» **Письменное задание 1**: Переведите на английский язык предложение «Ваша судьба волнует и приводит в восторг.» из приведённого ниже фрагмента о Волошине и Савинкове.

===== Фрагмент документа

После Февральской революции ситуация кардинально изменилась. Савинков — вновь в России; во втором коалиционном правительстве А. Ф. Керенского (24 июля — 26 августа 1917 г.) он становится управляющим Военным министерством. Волошин, находившийся в это время в Коктебеле, воспринял приход в высшие властные структуры своего парижского друга с большим воодушевлением. 8 августа 1917 г. он писал P. М. Гольдовской (Хин): «В составе нового правительства я невольно возлагаю большие надежды на Савинкова, зная его презрение к партийным программам, его практическую волю и его „удачу“, которую древние недаром причисляли к добродетелям человека». Тем же пафосом продиктовано письмо Волошина к Савинкову, отправленное в начале августа 1917 г.: уверенность в необходимости Савинкова для современной России, в том, что его духовная сила и организующая воля могут оказаться решающими факторами в деле созидания нового государственного устройства, заявлена в нем с предельной отчетливостью. Волошин, «абстрактный гуманист», обычно чуравшийся всякой политической злобы дня, в своих достаточно отвлеченных прогнозах предстал более проницательным, зорким и ответственным политиком, чем многие другие его современники — в том числе и стоявшие тогда у кормила власти.
<Коктебель. Начало августа 1917 г. > Д<орогой> Б<орис> В<икторович>
Ваша судьба волнует и приводит в восторг.
В революции пленяет меня сказочность превращений человека и вещей — неожиданность падений, и сказочность взлетов.
Только в них выявляется на миг лик Божий из мрака.
Все остальное: весь ил и муть растревоженных душ — это просто физиология, простейший процесс — как разложение трупа (и медленное чудо прорастания ростка).

==========

» **Письменное задание 2**: Повторите без изменений строки приведённых ниже записей, начиная с самой первой и заканчивая строкой, в которой есть «brown square: moved 1 px right, 1 px up», включительно.

===== Материал задания

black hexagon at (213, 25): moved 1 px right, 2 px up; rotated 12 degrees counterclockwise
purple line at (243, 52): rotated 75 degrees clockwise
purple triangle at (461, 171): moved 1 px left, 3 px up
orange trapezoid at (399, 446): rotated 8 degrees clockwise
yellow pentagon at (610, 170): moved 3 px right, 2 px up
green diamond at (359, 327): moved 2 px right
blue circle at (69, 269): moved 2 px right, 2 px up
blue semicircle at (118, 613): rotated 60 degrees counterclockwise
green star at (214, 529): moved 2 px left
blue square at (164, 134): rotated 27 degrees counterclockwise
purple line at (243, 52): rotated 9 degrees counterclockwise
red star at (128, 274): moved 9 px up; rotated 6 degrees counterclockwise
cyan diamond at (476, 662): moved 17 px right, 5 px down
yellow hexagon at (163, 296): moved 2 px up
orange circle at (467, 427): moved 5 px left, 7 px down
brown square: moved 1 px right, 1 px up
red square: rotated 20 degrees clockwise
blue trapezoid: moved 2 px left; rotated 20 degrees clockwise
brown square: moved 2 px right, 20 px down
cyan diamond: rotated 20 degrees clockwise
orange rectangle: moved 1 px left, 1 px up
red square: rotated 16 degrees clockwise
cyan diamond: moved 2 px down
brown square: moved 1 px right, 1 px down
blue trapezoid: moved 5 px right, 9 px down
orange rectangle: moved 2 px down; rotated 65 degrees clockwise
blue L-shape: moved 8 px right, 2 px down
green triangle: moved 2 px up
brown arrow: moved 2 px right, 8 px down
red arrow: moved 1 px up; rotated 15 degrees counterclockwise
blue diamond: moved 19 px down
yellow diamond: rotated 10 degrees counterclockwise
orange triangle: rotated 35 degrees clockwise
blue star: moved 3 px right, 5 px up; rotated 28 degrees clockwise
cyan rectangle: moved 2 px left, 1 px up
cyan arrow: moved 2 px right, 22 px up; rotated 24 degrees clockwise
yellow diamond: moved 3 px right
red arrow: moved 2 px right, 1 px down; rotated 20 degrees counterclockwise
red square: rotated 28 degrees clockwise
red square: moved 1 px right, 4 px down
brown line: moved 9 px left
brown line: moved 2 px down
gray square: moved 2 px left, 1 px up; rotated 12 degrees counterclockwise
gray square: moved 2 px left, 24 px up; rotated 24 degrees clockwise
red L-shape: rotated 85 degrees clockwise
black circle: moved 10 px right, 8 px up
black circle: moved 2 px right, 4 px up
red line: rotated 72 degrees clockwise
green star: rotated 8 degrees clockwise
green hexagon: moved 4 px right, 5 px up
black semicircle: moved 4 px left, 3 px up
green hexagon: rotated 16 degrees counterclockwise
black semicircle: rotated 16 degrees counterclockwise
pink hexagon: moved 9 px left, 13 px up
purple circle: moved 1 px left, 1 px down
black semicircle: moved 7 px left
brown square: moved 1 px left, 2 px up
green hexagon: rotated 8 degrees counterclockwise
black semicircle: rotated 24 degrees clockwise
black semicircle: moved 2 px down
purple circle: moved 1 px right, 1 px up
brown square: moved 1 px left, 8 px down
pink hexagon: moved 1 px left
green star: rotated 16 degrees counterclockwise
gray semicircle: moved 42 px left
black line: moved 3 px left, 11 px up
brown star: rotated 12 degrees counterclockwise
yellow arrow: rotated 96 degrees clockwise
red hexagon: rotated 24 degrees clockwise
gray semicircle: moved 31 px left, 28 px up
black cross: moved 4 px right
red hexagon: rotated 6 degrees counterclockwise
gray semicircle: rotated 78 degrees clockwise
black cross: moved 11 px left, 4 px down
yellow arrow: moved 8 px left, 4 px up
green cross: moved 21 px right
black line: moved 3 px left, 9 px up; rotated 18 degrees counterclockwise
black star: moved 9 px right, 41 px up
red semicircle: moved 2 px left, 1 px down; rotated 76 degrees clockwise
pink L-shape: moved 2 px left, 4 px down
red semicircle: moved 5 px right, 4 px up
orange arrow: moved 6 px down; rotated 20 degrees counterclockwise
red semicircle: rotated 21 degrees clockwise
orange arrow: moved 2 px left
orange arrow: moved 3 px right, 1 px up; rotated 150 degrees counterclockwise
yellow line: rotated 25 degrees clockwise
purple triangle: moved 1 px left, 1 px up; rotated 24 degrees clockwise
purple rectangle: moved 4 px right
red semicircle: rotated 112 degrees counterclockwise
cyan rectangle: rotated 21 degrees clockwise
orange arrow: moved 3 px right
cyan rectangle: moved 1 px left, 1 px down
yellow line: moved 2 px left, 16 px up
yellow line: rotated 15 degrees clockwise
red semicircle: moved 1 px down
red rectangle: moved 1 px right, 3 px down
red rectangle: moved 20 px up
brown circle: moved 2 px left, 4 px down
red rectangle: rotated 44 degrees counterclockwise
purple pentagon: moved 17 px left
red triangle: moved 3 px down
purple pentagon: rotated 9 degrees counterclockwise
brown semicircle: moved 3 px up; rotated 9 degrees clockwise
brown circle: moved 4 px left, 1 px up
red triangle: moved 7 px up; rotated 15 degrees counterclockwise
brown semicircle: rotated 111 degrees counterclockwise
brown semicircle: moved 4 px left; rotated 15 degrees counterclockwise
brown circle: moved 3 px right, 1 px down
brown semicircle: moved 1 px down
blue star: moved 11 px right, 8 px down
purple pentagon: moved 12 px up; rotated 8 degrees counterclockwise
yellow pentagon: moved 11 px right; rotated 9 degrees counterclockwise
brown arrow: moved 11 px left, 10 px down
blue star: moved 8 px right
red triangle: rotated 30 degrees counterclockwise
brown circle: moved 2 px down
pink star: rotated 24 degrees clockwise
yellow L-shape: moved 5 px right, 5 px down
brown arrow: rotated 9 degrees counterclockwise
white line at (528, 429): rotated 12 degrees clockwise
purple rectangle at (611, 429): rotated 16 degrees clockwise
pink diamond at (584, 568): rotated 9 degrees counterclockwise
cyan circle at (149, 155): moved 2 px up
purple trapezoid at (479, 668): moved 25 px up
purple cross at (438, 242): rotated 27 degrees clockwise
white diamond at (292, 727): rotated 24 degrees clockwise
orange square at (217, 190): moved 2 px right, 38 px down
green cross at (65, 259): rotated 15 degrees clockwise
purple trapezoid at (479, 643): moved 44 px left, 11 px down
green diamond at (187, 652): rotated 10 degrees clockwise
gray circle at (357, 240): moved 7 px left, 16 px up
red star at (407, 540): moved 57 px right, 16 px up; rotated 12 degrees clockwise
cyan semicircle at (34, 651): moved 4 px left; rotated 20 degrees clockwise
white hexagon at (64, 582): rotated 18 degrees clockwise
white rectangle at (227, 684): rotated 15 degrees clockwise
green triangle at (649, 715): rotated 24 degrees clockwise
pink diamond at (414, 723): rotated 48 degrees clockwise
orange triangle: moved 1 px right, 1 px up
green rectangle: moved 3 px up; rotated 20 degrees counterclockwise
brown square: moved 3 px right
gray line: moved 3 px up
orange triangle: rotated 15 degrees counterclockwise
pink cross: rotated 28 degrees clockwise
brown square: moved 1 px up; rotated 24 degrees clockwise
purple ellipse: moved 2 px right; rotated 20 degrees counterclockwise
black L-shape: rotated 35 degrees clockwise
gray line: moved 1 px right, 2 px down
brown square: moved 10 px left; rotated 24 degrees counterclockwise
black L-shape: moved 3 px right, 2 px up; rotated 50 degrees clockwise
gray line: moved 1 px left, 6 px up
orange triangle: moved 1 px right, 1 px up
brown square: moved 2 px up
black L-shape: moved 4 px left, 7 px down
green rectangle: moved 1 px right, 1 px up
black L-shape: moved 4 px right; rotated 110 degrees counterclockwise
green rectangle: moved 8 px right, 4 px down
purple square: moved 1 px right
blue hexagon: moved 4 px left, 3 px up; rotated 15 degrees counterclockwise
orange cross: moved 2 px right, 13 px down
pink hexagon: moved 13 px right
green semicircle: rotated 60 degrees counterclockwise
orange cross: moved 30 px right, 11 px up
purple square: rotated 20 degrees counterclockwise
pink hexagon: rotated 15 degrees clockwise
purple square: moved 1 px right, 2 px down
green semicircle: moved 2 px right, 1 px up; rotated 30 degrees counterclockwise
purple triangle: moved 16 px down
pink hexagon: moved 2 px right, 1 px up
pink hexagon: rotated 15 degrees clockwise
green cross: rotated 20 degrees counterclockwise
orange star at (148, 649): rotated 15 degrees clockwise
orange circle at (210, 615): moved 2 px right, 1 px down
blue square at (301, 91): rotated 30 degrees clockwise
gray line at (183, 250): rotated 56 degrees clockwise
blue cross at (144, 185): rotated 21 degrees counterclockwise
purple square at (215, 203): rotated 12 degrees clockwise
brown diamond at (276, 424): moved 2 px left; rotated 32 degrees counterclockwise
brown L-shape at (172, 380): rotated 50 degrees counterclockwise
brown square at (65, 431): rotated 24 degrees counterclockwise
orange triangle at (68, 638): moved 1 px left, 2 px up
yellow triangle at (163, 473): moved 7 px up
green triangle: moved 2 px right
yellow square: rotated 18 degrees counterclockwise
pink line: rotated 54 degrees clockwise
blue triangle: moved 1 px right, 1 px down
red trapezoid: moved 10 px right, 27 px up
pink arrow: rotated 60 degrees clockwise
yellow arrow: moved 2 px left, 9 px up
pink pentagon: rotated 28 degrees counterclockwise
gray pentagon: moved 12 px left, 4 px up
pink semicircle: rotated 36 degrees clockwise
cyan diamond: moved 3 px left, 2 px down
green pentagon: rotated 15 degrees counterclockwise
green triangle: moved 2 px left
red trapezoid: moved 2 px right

==========

» **Полный ответ 1**: Your fate stirs me and fills me with delight.

» **Полный ответ 2**:
black hexagon at (213, 25): moved 1 px right, 2 px up; rotated 12 degrees counterclockwise
purple line at (243, 52): rotated 75 degrees clockwise
purple triangle at (461, 171): moved 1 px left, 3 px up
orange trapezoid at (399, 446): rotated 8 degrees clockwise
yellow pentagon at (610, 170): moved 3 px right, 2 px up
green diamond at (359, 327): moved 2 px right
blue circle at (69, 269): moved 2 px right, 2 px up
blue semicircle at (118, 613): rotated 60 degrees counterclockwise
green star at (214, 529): moved 2 px left
blue square at (164, 134): rotated 27 degrees counterclockwise
purple line at (243, 52): rotated 9 degrees counterclockwise
red star at (128, 274): moved 9 px up; rotated 6 degrees counterclockwise
cyan diamond at (476, 662): moved 17 px right, 5 px down
yellow hexagon at (163, 296): moved 2 px up
orange circle at (467, 427): moved 5 px left, 7 px down
brown square: moved 1 px right, 1 px up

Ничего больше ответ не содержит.